21 / October
21 / October
When Football Was Played in the Spring

ESPN features an outstanding documentary on the fall of the United States Football League, the long defunct, and soon-to-be revived, challenger to the National Football League. Titled "Small Potatoes: Who Killed the USFL?," the program points the finger at New Jersey Generals owner Donald Trump, who comes across as a real villain. Though depicted as the ultimate businessman on "The Apprentice," the Donald Trump of "Small Potatoes" is an egomaniac whose greed for fame and fortune undermines the league. Specifically, Trump's arrogance in seeking to move the USFL's season from spring to fall, and thereby take on the three-letter pigskin behemoth head to head, and his big-spender ways undermining a more prudent fiscal model, are cited as ways in which the real-estate mogul derailed the league.

Though the USFL lasted just three seasons in the mid 1980s, its impact on the NFL continues. The USFL instituted instant-replay officiating, giving coaches a red flag to challenge questionable calls. When the NFL limited point-after conversions to the one-point kick, the USFL adopted the more traditional model of offering a two-point conversion as well. Faced with competition willing to pay out big bucks to such future NFL stars as Reggie White, Sean Landetta, Mike Rozier, Herschel Walker, Doug Flutie, Kelvin Bryant, Sam Mills, Jim Kelly, and Steve Young, the NFL necessarily responded by paying players--who made an average of $90,102 in 1981--far more than they had prior to the arrival of competition.

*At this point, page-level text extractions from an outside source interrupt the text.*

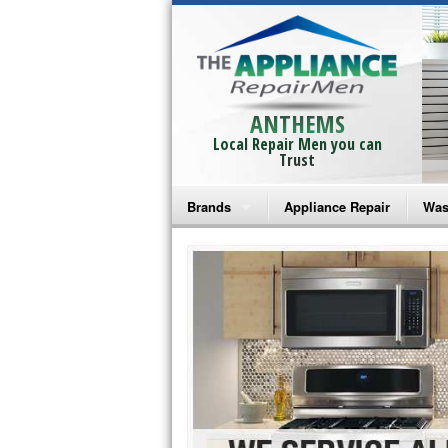
ANTHEMS
Local Repair Men you can
Trust
Brands
Appliance Repair
Was
Bosch Repair
Ama
Frigidaire Repair
Whi
GE Monogram Repair
May
GE Repair
Fri
Haier Repair
Ele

Though a USFL seeks a return this spring, the timing couldn't be more off. The NFL, suffering through lopsided Super Bowls and strikes in 1982 and 1987, was a mess when the USFL launched. Its popularity has probably never been greater than it is now. Arena football (it lives!) and the new UFL, combined with the NFL and college football, may induce a pigskin overdose in some fans. Then again, there are some football fans who have built up such an immunity to pigskin overdose that a new league will always find grateful viewers. This is especially true during that post-Super Bowl/pre-Opening Day sports lull, when hockey and basketball trudge through their almost meaningless regular seasons.

Unlike the ABA, WHL, and AFL, whose happy fate was to be absorbed--in whole or part--by the leagues it challenged, the USFL's fate was to watch its inovations and players find their way into the NFL but its teams dissolve. Thankfully, ESPN keeps memories of the days of spring football alive in this excellent documentary on the death of the USFL.

posted at 01:19 AM
Comments

Trump egotistical and arrogant?! Say it ain't so!!

Posted by: asdf on October 21, 2009 08:32 AM

And how's about all of those XFL'ers that were absorbed into the NFL? Too many to count.